11:24 — Last year’s Best Original Song winners, Common and John Legend, for some reason give this year’s award to Sam Smith for that Bond theme I didn’t care for. Smith has been told he may be the first openly gay man to have won an Oscar. Meanwhile online, Elton John fans who loved The Lion King have one big group meltdown.

11:28 — Sacha Baron Cohen shows up as his white-guy-acting-black “Ali G” character to the amusement of the seven people who thought that was an awesome idea under the circumstances, tossing in an obligatory sex joke and introducing Best Picture nominee Room as a “movie about a room full of white people.” At his side, co-presenter Olivia Wilde instantly, deeply regrets her first appearance on an Oscars stage.

11:35 — JJ Abrams gives Best Director to odds-on favorite Iñárritu, who looks forward to a day when “the color of our skin becomes as irrelevant as the length of our hair.” His mostly unread thank-you scroll includes as tail-end Easter eggs his old pals Alfonso Cuaron and Guillermo del Toro. Fun trivia: with The Revenant, Birdman, and Gravity, Mexican directors have won the category three years straight.

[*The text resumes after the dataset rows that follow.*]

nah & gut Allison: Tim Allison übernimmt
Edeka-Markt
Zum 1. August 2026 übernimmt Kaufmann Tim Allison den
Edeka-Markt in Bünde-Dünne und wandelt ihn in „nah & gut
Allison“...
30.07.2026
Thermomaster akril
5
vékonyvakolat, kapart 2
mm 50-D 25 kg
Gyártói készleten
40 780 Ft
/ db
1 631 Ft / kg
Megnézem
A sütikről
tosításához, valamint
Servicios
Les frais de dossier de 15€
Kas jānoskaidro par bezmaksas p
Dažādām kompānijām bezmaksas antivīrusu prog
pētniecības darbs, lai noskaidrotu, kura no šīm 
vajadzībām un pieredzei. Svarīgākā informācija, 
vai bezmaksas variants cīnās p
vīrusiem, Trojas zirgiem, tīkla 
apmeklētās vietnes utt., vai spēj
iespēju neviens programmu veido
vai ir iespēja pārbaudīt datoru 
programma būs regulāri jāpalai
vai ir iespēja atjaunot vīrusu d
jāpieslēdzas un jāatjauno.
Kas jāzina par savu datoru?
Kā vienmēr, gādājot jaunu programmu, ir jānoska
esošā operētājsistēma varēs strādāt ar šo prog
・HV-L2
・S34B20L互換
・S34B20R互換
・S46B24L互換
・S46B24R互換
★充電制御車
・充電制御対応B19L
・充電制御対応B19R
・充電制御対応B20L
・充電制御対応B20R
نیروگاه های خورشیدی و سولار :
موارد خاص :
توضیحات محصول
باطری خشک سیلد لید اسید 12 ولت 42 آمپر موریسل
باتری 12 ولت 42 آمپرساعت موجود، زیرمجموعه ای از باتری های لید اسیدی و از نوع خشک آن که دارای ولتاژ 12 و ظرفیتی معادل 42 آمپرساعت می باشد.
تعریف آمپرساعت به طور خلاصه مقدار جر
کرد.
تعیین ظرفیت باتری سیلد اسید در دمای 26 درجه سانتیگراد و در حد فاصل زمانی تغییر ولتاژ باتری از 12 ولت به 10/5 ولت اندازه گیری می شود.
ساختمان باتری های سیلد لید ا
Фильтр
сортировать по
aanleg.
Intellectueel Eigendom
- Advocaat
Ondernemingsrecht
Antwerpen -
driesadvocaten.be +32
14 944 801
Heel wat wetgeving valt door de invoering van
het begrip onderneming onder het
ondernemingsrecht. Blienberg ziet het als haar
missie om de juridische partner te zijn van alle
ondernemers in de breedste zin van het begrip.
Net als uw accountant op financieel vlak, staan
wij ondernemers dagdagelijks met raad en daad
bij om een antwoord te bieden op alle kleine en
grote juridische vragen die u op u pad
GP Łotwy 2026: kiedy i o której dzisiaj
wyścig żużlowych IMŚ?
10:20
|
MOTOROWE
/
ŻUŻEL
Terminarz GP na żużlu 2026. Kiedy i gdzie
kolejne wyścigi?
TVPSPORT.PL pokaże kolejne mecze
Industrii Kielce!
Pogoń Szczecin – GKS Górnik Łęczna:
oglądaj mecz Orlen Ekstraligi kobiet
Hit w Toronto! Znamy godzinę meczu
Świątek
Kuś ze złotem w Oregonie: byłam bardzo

11:43 — Chris Rock describes the time as “infomercial-late”. Eddie Redmayne welcomes Best Actress winner Brie Larson to the club. Highlight of her tear-free speech is a shout-out to people like me: “Thank you for going to the theater and seeing our film!” No, thank you, ma’am.

11:51 — The One Where Leo Finally Got His Stupid Oscar. And for his one big shining moment at the podium in front of eleven billion viewers, instead of talking about anything remotely to do with the actual contents of The Revenant, DiCaprio proclaims, “CLIMATE CHANGE IS REAL!” and speaks of “children whose voices have been drowned out by the politics of greed.” It’s like a mash-up of five acceptance speeches he wrote for previous years that he kept in a forgotten jacket pocket till late last night. At one point the camera cuts to Vice President Biden in the audience as if this was somehow his idea.

11:58 — Best Picture goes to Spotlight, winner of two whole Academy Awards including Best Picture. Once again millions of Oscar pools are invalidated. Acting nominee Mark Ruffalo stands behind the producers and with Mike Rezendes, the reporter he played, all of them proud to have been part of what they hope will ultimately be “a voice that will resonate all the way to the Vatican.” Also, between this and Birdman, that’s two winners in a row for costar Michael Keaton.

12:01 — Chris Rock bids everyone farewell: “See you at the BET Awards this summer! Buy some Girl Scout Cookies! Black lives matter! BROOKLYN!” Glitter rains from the ceiling and gets all over everyone’s thousand-dollar tuxes and fifty-thousand-dollar dresses. The orchestra plays over the end credits at first, then stops and makes way for a completely different track: Public Enemy’s incendiary but non-nominated “Fight the Power” from Spike Lee’s Do the Right Thing.

12:06 — Ceremony fades to black. So to speak.